_TEXT SHOWN_.

=== Begin Enclosure ===

Rare and hard-to-find, the Changshou Kumquat is grown for its large juicy fruit. Fragrant white flowers bloom from May to September with the fruit ripening year-round. Changshou’s pear-shaped fruit is larger than other kumquat varieties and it usually has five or six segments of fruit inside the sweet, thin skin. We’ve been working for the past five years to bring the Changshou, or ‘Fukushu,’ kumquat to the US market since we think it’s the best kumquat we’ve grown and it makes a perfect potted specimen. Kumquats are among the hardiest citrus; they tolerate short bursts of cold temperatures into the 20s°. They are also self-fertile. In China and Japan, the Changshou Kumquat is used as an ornamental container plant for the home since it creates a lovely small decorative tree with the added appeal of healthy fresh fruit. Remember, the most delectable flavor comes from eating the whole fruit, peel and all. This is a grafted plant shipped in a 4" pot that blooms and fruits sooner.
|Sun Requirement||Full Sun|
|Minimum Temperature Indoors||35|
Container Grown Citrus
Keep the root systems healthy and active. A period of dryness helps stimulate flowers and fruiting. Mimic Florida’s climate- wet summers and dry fall/winters.
Most important for potted citrus:
• Full sun and high light. The more the better.
• For faster growth and an active root system,
grow them warm.
• Do not over pot.
• Grow in clay pots for optimum root health.
• Fertilize spring through fall.
• High light aids in flowering and fruiting.
• Fertilize in growing season 1-2 times a month.
• Water when the soil is visually dry or at first signs of wilt.

=== End Enclosure ===

_WHAT THE TASK REQUIRES_. For each statement about the kumquat description, state yes or no for whether it agrees, and quote the words of the description that decide it. (a) The Changshou Kumquat needs a second plant to set fruit. (b) Feeding the plant once or twice a month during the growing season is recommended. (c) The fruit tastes best with the peel removed. The rows come from a different source than the kumquat description.

_EXERCISE DATA_.
=== Begin Enclosure ===

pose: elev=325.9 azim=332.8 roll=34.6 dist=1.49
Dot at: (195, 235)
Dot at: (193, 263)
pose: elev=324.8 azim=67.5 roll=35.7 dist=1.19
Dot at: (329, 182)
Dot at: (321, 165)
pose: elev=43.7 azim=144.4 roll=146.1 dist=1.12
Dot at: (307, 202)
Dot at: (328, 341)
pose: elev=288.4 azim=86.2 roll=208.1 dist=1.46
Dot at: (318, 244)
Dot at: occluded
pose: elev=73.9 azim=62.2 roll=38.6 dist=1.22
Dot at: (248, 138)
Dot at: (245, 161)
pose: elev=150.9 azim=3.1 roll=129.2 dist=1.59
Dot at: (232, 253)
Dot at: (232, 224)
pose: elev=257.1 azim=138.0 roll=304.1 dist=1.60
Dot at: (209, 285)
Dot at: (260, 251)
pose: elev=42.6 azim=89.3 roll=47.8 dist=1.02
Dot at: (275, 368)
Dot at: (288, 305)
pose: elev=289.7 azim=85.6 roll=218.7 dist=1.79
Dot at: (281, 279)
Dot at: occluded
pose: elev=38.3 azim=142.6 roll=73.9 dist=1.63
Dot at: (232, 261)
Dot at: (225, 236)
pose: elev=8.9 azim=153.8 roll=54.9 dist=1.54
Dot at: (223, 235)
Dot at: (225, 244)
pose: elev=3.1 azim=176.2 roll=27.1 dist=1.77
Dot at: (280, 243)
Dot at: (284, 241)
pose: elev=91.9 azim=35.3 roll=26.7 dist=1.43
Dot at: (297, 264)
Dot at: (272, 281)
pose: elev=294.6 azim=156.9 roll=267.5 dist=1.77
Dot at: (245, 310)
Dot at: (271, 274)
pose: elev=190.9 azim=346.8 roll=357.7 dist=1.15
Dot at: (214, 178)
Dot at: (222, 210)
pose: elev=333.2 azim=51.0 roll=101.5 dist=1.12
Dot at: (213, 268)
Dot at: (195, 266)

=== End Enclosure ===

_ANSWER TO THE PROBLEM_.
(a) No: "They are also self-fertile."
(b) Yes: "Fertilize in growing season 1-2 times a month."
(c) No: "the most delectable flavor comes from eating the whole fruit, peel and all."